• [WHAT TO WORK ON]
• a. Answer these questions about the Armstrong v. Armstrong case excerpt, one per line, marking each answer (i), (ii) or (iii):
(i) Which state's court regularly decreed the divorce?
(ii) On what date was the case decided?
(iii) Which court was the case brought up from on error?
• b. Write the next part of the Armstrong v. Armstrong case excerpt, beginning after its final line about the Court of Appeals of Hamilton county.

Case ID: ohio-st_117/html/0558-01.html
Source: Caselaw Access Project
Author: {"author": "Matthias, J.", "license": "Public Domain", "url": "https://static.case.law/"}
Date Created: 2024-08-24T03:29:51.129683

Armstrong v. Armstrong.
    
      Divorce and alimony—Installment alimony judgment entitled to full faith and credit, when—Kentucky alimony decree enforced by Ohio courts.
    
    1. A judgment for alimony payable in installments rendered upon entering a decree for divorce constitutes a final judgment within the full faith and credit clause of the Federal Constitution so far as accrued installments are concerned, no modification of the decree having been made prior thereto, unless it appear from the law of the jurisdiction wherein the decree was granted that the power of modification expressly retained extends to accrued as well as to future installments of alimony.
    2. Where a divorce was regularly decreed by a Kentucky court and a sum payable in installments was awarded as alimony and for the support and maintenance of children of the parties and there has been no modification of such judgment it will be enforced by the courts of Ohio under the full faith and credit clause of the Federal Constitution.
    (No. 20532
    Decided December 28, 1927.)
    Error to the Court of Appeals of Hamilton county.

• [DATASET EXTRACT]
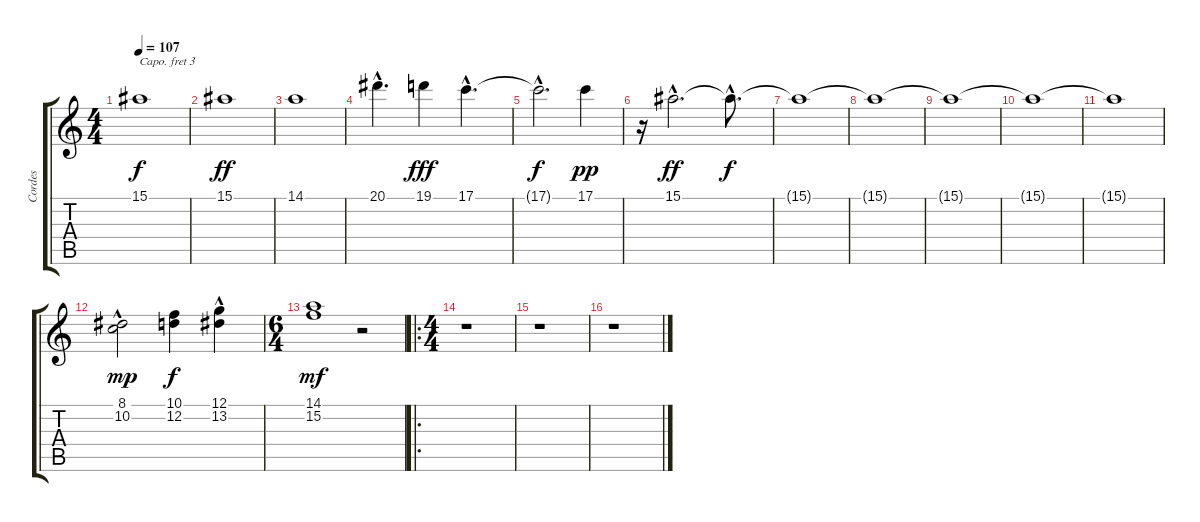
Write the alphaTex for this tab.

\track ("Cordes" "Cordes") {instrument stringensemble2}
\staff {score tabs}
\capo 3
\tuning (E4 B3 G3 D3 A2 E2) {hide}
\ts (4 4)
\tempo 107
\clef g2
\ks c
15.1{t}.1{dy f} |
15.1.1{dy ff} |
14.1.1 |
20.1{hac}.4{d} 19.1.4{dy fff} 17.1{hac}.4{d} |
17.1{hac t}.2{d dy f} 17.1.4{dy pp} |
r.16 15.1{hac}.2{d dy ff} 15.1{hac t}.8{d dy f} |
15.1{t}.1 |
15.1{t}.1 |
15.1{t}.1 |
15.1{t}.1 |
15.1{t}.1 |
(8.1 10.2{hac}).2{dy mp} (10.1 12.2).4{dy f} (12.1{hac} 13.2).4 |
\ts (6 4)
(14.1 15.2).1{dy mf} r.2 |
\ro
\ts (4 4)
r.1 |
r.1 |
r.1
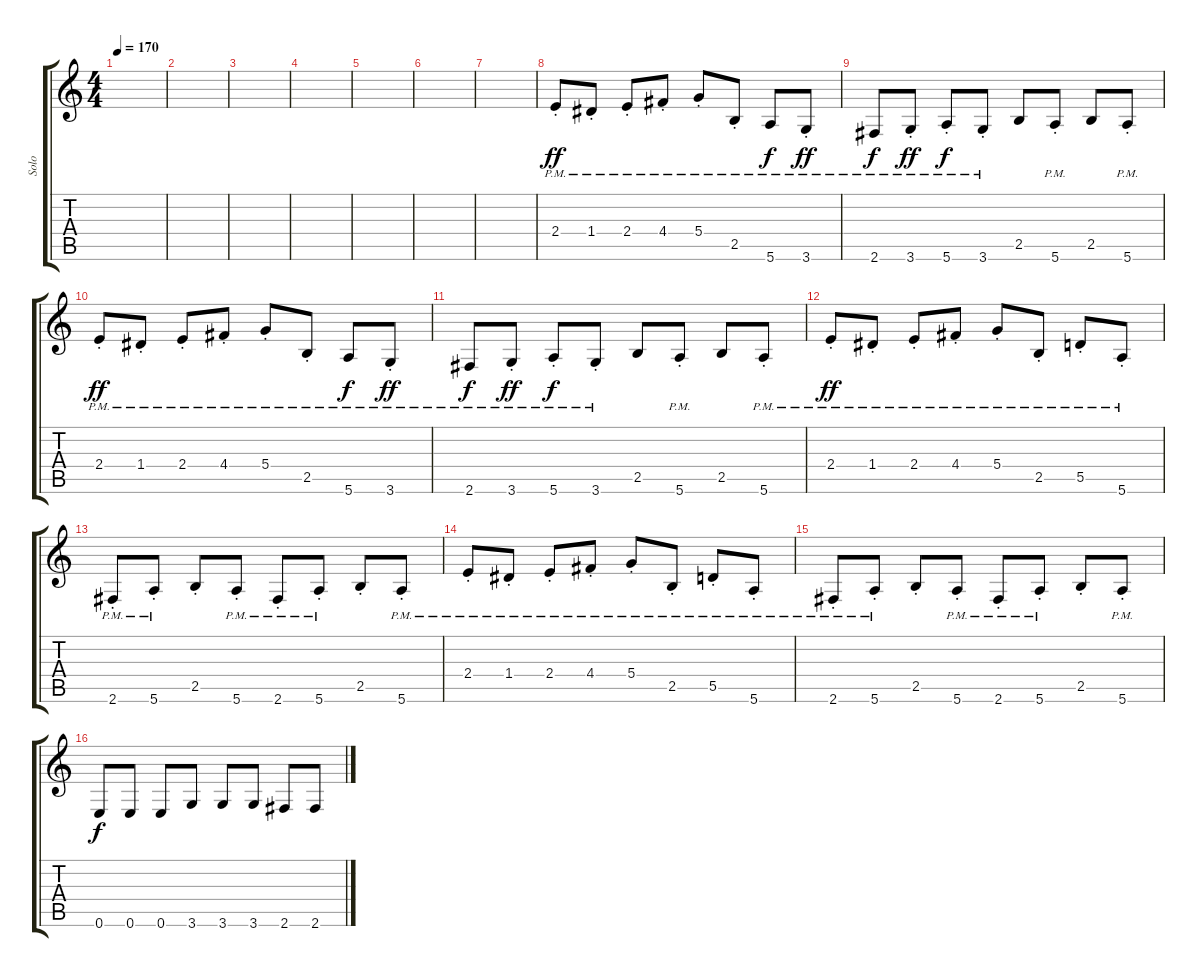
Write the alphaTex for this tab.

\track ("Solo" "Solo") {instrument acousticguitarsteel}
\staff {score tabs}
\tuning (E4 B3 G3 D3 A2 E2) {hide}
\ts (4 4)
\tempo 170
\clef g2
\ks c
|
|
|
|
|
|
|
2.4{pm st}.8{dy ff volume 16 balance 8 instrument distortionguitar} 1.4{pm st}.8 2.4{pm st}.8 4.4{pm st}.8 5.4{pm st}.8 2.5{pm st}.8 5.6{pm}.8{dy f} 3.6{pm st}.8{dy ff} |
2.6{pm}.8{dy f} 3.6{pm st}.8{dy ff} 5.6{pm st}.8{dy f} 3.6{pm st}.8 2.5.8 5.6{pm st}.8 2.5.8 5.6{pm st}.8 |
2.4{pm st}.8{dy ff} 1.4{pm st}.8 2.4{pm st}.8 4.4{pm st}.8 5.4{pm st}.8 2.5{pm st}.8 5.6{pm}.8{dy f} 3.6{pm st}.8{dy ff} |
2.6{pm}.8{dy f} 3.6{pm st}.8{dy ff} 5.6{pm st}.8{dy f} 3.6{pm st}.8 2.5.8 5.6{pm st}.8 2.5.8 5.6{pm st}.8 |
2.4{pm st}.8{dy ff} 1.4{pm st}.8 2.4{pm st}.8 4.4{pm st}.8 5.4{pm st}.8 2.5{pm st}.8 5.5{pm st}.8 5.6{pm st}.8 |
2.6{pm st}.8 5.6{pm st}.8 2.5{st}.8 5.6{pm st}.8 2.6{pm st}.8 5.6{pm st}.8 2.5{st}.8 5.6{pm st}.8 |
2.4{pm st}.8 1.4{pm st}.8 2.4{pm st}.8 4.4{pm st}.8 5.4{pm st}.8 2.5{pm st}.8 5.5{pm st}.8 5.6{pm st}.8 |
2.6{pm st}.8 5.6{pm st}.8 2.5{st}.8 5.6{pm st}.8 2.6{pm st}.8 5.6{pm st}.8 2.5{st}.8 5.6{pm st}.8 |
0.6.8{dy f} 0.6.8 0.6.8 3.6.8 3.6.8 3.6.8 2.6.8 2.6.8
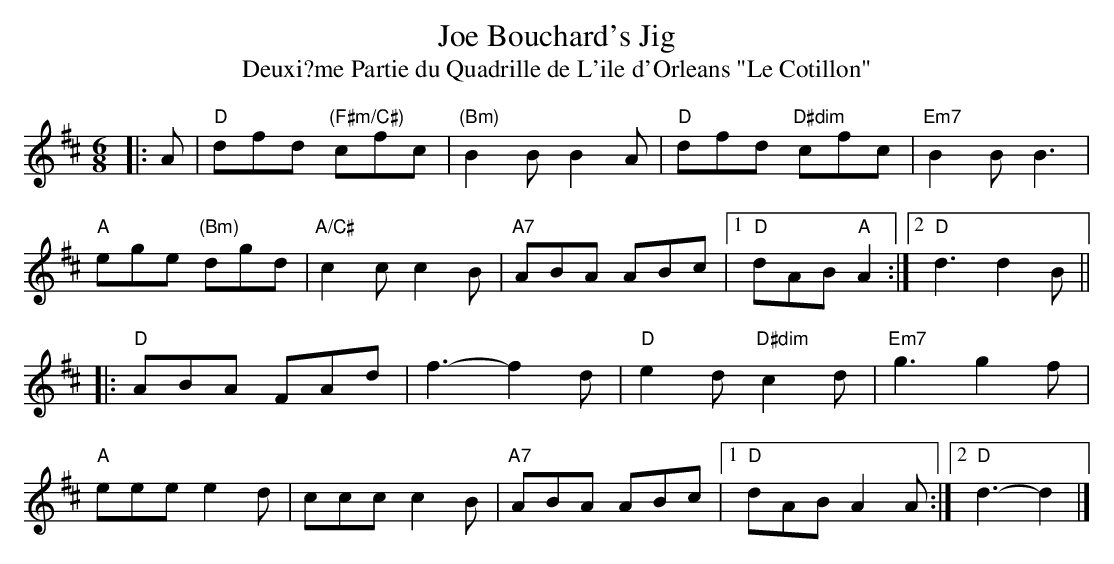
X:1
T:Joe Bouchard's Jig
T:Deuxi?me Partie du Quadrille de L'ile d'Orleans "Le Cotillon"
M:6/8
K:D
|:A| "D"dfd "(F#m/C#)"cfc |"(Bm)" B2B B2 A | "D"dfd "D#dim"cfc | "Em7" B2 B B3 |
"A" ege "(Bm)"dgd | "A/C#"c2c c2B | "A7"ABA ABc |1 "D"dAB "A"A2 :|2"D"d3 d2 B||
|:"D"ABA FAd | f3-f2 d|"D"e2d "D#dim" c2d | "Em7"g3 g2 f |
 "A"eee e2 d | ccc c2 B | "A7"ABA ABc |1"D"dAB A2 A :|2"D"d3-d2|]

• [ANSWERS FOR THE EXERCISE]
• a.
(i) A Kentucky court.
(ii) December 28, 1927.
(iii) The Court of Appeals of Hamilton county.

• b.
      This case originated in the court of common pleas of Hamilton county. The facts set up in plaintiff’s petition are, in substance, as follows: That plaintiff, Kate Armstrong, on May 16, 1911, in the circuit court of Campbell county, Ky., recovered a judgment in the sum of $5 per week for alimony and maintenance of the two minor children of plaintiff and defendant, of whom in said action she had been awarded the custody; that said court is a court of general jurisdiction, having cognizance over the subject-matter of said judgment, and duly acquired jurisdiction over the defendant; and that said judgment is a valid and subsisting judgment upon which she claims a balance due her of $3,065.
    The answer of the defendant asserts that, in the action referred to in the petition, plaintiff was awarded the custody of their two children, a son and daughter, and was allowed the sum named for alimony and maintenance of said children; that the former died in the service of the United States on October 6, 1918; that ever since then the plaintiff has been in receipt of the sum of $57.50 per month as the beneficiary named in his policy of insurance; and that the daughter attained her majority July 1, 1917.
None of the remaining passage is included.